Exercise details>
Copy the listing character for character, starting with its first line and continuing through the line that contains "Transcribe the guitar". Include both of those lines.

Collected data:

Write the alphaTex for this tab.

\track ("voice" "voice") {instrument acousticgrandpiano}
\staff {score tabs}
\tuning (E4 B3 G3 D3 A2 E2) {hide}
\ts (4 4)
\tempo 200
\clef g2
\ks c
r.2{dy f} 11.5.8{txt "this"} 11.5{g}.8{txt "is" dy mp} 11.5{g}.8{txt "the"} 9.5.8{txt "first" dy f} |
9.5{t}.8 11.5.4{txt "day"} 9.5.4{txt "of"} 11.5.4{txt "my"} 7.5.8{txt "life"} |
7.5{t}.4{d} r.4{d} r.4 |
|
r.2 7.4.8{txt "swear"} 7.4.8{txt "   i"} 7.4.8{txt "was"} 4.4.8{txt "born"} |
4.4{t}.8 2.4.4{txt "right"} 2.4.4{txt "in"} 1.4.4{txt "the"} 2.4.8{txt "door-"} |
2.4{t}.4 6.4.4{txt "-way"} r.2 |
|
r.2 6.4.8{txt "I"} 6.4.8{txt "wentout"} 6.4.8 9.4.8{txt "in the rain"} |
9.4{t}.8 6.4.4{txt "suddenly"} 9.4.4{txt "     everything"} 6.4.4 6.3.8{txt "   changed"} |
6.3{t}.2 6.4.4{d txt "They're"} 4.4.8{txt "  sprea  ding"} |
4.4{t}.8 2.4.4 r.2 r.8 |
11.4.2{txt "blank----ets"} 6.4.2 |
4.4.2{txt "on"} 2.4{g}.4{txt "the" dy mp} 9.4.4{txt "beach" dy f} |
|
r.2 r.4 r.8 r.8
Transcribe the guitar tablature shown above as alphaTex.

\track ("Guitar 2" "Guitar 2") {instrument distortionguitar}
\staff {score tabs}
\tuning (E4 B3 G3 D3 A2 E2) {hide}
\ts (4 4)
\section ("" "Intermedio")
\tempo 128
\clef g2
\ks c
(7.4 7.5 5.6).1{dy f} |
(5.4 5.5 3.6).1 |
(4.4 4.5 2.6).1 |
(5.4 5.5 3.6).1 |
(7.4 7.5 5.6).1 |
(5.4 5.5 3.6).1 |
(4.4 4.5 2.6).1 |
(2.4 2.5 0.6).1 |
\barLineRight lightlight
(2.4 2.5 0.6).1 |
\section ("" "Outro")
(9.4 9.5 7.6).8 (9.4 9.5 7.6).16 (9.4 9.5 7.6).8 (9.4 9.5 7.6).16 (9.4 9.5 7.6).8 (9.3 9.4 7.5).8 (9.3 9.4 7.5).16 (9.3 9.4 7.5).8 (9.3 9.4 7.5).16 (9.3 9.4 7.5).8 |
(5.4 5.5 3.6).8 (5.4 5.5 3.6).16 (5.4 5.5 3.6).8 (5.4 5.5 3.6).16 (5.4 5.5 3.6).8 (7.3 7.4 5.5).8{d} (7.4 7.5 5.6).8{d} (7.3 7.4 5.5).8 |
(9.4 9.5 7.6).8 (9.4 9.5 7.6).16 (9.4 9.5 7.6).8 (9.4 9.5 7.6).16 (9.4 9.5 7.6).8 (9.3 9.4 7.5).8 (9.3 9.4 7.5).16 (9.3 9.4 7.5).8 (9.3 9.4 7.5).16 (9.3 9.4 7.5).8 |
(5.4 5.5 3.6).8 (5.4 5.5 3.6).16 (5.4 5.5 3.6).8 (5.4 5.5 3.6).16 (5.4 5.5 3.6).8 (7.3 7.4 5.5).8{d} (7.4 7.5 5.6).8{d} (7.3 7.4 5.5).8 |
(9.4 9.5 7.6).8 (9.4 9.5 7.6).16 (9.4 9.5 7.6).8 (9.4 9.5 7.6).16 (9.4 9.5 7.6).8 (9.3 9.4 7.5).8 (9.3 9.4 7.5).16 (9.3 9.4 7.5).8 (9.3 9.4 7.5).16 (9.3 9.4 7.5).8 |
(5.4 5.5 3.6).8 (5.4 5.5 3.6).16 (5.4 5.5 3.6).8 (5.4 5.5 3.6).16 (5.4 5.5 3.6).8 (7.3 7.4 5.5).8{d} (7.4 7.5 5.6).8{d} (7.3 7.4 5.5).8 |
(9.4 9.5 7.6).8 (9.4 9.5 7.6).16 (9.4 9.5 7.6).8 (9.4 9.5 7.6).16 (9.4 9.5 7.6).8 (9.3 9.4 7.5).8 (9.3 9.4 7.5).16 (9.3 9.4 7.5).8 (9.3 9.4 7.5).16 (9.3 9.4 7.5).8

Solution to the exercise>
Write the alphaTex for this tab.

\track ("voice" "voice") {instrument acousticgrandpiano}
\staff {score tabs}
\tuning (E4 B3 G3 D3 A2 E2) {hide}
\ts (4 4)
\tempo 200
\clef g2
\ks c
r.2{dy f} 11.5.8{txt "this"} 11.5{g}.8{txt "is" dy mp} 11.5{g}.8{txt "the"} 9.5.8{txt "first" dy f} |
9.5{t}.8 11.5.4{txt "day"} 9.5.4{txt "of"} 11.5.4{txt "my"} 7.5.8{txt "life"} |
7.5{t}.4{d} r.4{d} r.4 |
|
r.2 7.4.8{txt "swear"} 7.4.8{txt "   i"} 7.4.8{txt "was"} 4.4.8{txt "born"} |
4.4{t}.8 2.4.4{txt "right"} 2.4.4{txt "in"} 1.4.4{txt "the"} 2.4.8{txt "door-"} |
2.4{t}.4 6.4.4{txt "-way"} r.2 |
|
r.2 6.4.8{txt "I"} 6.4.8{txt "wentout"} 6.4.8 9.4.8{txt "in the rain"} |
9.4{t}.8 6.4.4{txt "suddenly"} 9.4.4{txt "     everything"} 6.4.4 6.3.8{txt "   changed"} |
6.3{t}.2 6.4.4{d txt "They're"} 4.4.8{txt "  sprea  ding"} |
4.4{t}.8 2.4.4 r.2 r.8 |
11.4.2{txt "blank----ets"} 6.4.2 |
4.4.2{txt "on"} 2.4{g}.4{txt "the" dy mp} 9.4.4{txt "beach" dy f} |
|
r.2 r.4 r.8 r.8
Transcribe the guitar tablature shown above as alphaTex.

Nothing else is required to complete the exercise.